Algunas noches entraba en su hogar gritando:

—¡A ver! ¡a ver! las zapatillas y el frasco del anís, que hoy velo a don Santos.

La esposa de don Pompeyo suspiraba y entregaba las zapatillas suizas y el frasco del aguardiente, y el amo de la casa desaparecía.

Foja, los Orgaz, Glocester «como particular, no como sacerdote», don Álvaro Mesía, los socios librepensadores que comían de carne solemnemente en Semana Santa, algunos de los que asistían a las cenas secretas del Casino, los redactores del Alerta y otros muchos enemigos del Provisor visitaban de vez en cuando a don Santos; todos compadecían aquella miseria entre protestas de cólera mal comprimida. «Oh el hombre que había reducido a tal estado al señor Barinaga era bien miserable, merecía la pública execración». Pero nada más. Casi nadie se atrevía a dejar allí una limosna «por no ofender la susceptibilidad del enfermo». Muchos se ofrecían a velarle en caso de necesidad.

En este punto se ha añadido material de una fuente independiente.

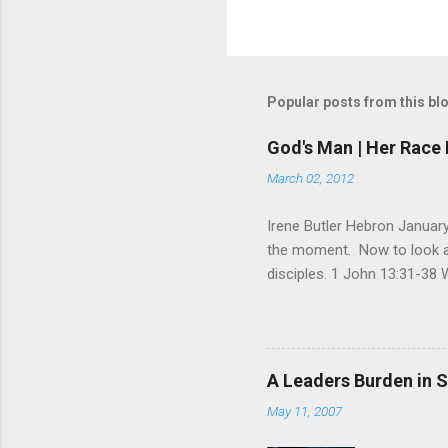
Popular posts from this bl
God's Man | Her Race 
March 02, 2012
Irene Butler Hebron January
the moment. Now to look at 
disciples. 1 John 13:31-38 
God is glorified in him, God 
little longer. You will look
command I give you: Love on
you are my disciples, if yo
A Leaders Burden in S
am going, you cannot follow 
May 11, 2007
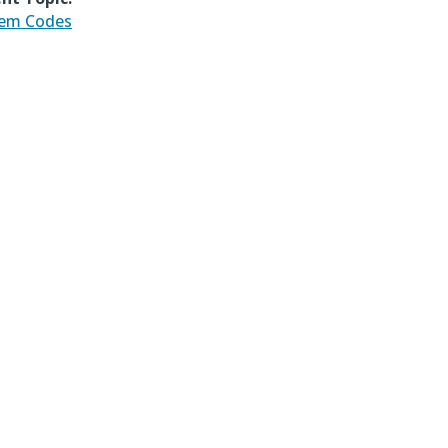
tem Codes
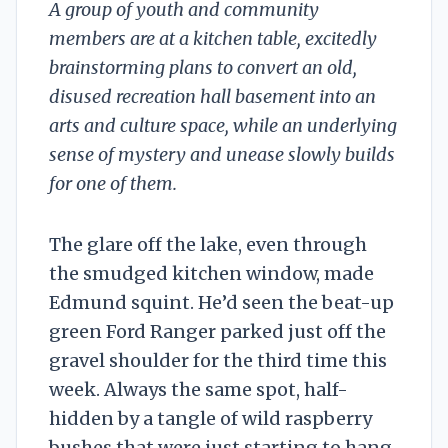
A group of youth and community
members are at a kitchen table, excitedly
brainstorming plans to convert an old,
disused recreation hall basement into an
arts and culture space, while an underlying
sense of mystery and unease slowly builds
for one of them.
The glare off the lake, even through
the smudged kitchen window, made
Edmund squint. He’d seen the beat-up
green Ford Ranger parked just off the
gravel shoulder for the third time this
week. Always the same spot, half-
hidden by a tangle of wild raspberry
bushes that were just starting to hang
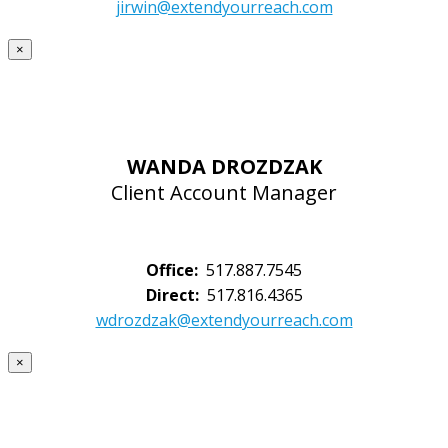
jirwin@extendyourreach.com
×
WANDA DROZDZAK
Client Account Manager
Office:
517.887.7545
Direct:
517.816.4365
wdrozdzak@extendyourreach.com
×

Don Pompeyo recibía las visitas como si él fuera el amo de casa; Celestina tenía que tolerarlo porque su padre lo exigía.

—Él es mi único hijo... descastada... mi único padre... mi único amigo... tú eres la que estás aquí de más... ¡mala entraña!... ¡mojigata!...—gritaba desde su alcoba el borracho moribundo.

La enfermedad se agravó con las fuertes heladas con que terminó aquel año noviembre.

El primer día de diciembre Celestina se propuso, de acuerdo con don Custodio, dar el último ataque para conseguir que su padre admitiera los Sacramentos.

Al entrar, por la mañana, a eso de las ocho, don Pompeyo Guimarán, que venía soplándose los dedos, la beata le detuvo en la tienda abandonada, fría, llena de ratones.

Empleó la joven toda clase de resortes; pidió, suplicó, se puso de rodillas con las manos en cruz, lloró... Después exigió, amenazó, insultó: todo fue inútil.